* **Set exercise**
Reproduce the data below word for word, starting at its first line and ending with the line that contains "order: Boraginales", including that line.

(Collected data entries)

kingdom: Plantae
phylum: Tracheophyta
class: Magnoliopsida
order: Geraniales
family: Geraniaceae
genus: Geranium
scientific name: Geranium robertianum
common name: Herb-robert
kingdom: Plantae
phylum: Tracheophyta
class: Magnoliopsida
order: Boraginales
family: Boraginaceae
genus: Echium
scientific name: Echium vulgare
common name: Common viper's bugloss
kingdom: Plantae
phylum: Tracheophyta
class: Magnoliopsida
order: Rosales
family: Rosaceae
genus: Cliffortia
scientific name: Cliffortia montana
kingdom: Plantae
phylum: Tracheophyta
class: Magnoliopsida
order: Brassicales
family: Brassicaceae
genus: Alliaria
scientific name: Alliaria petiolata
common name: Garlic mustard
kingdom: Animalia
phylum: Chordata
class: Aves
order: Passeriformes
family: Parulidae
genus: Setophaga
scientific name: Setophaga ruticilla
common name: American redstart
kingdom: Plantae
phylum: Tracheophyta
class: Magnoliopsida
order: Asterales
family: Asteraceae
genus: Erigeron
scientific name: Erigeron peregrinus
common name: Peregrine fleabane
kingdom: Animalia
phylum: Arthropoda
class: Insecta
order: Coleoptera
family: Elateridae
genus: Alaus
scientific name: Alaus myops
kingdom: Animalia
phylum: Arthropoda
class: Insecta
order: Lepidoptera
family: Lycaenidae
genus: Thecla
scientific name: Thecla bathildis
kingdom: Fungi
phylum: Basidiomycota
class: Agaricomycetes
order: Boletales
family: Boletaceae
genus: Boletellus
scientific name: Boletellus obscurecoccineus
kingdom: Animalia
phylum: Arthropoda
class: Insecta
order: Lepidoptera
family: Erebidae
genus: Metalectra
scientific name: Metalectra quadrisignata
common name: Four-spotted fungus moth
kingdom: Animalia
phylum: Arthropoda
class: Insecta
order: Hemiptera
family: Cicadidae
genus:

* **The completed task**
kingdom: Plantae
phylum: Tracheophyta
class: Magnoliopsida
order: Geraniales
family: Geraniaceae
genus: Geranium
scientific name: Geranium robertianum
common name: Herb-robert
kingdom: Plantae
phylum: Tracheophyta
class: Magnoliopsida
order: Boraginales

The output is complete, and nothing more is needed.